Pull every line from the listing below that contains the string "والعشرون".

___ RAW DATA ___

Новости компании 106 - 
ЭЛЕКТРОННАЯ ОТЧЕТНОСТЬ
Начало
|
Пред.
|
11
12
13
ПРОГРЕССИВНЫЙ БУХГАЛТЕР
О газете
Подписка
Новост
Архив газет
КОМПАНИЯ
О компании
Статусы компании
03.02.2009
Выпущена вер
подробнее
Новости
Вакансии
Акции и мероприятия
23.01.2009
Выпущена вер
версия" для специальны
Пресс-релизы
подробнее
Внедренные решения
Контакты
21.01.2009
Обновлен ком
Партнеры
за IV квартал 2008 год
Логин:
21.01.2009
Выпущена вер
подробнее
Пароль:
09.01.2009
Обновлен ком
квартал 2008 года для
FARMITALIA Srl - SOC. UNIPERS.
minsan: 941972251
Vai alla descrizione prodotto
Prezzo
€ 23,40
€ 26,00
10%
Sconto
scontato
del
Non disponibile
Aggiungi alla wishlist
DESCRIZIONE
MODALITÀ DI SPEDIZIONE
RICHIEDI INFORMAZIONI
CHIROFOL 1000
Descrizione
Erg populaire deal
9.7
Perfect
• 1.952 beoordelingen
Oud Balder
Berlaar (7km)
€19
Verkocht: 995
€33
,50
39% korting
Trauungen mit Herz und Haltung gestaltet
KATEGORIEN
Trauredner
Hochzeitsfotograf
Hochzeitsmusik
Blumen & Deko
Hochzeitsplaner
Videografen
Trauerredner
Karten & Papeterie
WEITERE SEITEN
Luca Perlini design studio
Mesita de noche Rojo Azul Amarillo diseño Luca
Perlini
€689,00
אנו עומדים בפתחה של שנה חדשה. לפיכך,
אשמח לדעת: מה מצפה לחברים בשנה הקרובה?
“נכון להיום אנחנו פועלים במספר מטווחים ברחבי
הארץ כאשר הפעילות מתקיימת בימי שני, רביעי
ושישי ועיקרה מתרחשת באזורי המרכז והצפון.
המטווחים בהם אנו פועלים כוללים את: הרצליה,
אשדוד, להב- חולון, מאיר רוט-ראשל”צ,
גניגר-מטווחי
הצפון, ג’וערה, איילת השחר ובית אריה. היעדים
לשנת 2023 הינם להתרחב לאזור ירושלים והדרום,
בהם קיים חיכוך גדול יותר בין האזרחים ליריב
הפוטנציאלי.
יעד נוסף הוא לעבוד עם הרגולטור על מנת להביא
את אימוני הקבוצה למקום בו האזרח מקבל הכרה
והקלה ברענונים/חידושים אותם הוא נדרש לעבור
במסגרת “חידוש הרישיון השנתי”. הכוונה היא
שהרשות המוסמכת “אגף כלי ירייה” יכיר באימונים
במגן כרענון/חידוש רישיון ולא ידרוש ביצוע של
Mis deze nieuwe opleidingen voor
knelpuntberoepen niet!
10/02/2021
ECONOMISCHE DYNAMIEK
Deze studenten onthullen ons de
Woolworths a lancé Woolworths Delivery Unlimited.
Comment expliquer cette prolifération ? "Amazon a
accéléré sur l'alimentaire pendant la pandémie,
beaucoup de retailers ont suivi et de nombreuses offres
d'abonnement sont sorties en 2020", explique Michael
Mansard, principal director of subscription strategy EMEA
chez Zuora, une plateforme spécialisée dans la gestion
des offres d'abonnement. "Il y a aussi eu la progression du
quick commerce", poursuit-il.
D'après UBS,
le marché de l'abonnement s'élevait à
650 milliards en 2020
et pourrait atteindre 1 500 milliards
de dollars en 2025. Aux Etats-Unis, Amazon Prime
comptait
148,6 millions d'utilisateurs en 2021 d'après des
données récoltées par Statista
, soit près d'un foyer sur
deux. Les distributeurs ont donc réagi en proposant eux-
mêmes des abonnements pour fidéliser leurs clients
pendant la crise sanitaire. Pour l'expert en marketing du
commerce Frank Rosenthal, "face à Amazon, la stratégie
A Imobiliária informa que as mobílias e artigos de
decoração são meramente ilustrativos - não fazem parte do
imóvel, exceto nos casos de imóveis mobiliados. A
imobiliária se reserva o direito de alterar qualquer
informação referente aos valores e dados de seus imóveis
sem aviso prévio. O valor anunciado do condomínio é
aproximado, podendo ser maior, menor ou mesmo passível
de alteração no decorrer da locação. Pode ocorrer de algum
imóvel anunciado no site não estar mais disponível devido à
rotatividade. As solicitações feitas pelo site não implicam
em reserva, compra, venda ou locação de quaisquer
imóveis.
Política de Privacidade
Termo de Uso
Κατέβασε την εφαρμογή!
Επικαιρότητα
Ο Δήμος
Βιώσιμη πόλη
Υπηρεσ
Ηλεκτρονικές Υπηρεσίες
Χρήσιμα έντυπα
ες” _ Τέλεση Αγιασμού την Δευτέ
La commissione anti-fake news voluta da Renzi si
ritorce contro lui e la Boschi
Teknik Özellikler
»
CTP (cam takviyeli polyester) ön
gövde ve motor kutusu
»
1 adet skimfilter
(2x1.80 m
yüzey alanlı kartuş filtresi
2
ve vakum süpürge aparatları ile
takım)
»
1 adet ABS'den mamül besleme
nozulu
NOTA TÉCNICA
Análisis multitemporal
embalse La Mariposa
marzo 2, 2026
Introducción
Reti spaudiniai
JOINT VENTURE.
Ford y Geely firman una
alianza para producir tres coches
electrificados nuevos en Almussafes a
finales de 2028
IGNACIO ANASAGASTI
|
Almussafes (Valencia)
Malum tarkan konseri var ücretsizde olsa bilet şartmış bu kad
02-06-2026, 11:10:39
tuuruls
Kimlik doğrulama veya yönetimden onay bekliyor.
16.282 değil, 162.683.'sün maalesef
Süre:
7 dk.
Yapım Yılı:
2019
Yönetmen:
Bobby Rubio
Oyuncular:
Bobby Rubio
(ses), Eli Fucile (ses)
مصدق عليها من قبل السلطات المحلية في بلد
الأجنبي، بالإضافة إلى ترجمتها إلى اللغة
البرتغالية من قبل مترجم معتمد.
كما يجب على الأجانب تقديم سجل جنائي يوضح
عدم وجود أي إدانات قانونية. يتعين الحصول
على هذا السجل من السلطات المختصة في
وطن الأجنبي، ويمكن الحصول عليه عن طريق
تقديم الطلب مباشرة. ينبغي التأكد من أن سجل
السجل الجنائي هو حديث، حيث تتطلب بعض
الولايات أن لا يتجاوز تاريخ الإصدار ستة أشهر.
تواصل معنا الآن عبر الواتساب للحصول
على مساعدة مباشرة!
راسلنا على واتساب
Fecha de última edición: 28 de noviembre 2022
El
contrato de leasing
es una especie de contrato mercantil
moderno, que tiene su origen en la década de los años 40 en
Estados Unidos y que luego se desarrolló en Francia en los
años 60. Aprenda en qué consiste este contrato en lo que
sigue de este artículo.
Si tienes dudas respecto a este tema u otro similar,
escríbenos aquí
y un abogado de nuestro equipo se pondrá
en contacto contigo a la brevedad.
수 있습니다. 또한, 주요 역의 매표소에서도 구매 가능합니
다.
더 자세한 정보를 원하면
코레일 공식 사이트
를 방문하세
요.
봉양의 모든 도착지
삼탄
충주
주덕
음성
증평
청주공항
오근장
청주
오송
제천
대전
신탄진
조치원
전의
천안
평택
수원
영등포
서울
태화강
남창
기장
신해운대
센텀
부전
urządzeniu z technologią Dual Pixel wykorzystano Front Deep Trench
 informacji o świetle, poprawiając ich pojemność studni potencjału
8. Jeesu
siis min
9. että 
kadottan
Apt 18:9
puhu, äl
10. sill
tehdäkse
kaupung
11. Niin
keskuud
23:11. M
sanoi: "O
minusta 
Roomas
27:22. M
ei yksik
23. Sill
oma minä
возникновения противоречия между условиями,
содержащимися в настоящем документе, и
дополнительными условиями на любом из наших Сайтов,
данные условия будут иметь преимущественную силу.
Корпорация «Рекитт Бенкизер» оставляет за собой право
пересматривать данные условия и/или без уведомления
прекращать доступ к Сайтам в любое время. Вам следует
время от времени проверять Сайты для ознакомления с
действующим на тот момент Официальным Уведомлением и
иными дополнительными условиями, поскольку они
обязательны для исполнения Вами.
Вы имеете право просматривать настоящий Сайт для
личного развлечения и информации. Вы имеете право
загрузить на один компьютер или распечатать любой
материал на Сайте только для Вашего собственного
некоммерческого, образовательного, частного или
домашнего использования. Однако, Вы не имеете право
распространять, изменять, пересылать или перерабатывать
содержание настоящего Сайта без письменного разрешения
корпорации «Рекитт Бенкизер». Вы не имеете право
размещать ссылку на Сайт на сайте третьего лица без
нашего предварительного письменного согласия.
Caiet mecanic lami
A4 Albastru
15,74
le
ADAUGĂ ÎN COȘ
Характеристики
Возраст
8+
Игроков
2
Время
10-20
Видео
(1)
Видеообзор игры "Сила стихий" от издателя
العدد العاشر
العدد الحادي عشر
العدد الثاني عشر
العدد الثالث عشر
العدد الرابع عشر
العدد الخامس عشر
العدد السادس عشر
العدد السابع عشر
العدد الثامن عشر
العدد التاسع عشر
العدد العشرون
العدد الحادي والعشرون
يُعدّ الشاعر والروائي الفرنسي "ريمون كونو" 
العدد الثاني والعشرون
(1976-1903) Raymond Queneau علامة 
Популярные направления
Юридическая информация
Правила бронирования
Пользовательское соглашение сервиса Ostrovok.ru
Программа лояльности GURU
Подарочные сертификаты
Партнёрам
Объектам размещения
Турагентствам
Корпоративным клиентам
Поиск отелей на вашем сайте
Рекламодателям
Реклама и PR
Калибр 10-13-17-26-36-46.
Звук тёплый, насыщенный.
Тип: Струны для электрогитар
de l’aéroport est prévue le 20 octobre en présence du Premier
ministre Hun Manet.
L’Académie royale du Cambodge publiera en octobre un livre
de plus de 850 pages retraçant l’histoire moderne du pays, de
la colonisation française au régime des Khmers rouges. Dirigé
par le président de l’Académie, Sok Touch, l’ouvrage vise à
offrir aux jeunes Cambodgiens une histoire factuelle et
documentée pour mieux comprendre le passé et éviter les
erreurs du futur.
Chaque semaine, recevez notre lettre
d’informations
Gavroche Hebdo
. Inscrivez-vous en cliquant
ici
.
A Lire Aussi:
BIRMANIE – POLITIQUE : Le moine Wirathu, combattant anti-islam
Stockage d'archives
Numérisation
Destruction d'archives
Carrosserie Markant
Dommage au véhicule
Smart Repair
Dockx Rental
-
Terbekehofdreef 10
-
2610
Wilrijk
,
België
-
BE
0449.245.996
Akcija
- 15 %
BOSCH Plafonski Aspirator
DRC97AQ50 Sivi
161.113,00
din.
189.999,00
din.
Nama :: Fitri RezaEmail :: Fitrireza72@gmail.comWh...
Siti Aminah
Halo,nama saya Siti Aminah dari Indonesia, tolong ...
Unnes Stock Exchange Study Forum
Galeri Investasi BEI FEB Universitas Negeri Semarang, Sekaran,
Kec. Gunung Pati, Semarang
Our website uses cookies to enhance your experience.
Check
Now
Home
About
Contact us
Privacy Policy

___

### EXERCISE ANSWER
العدد الحادي والعشرون
العدد الثاني والعشرون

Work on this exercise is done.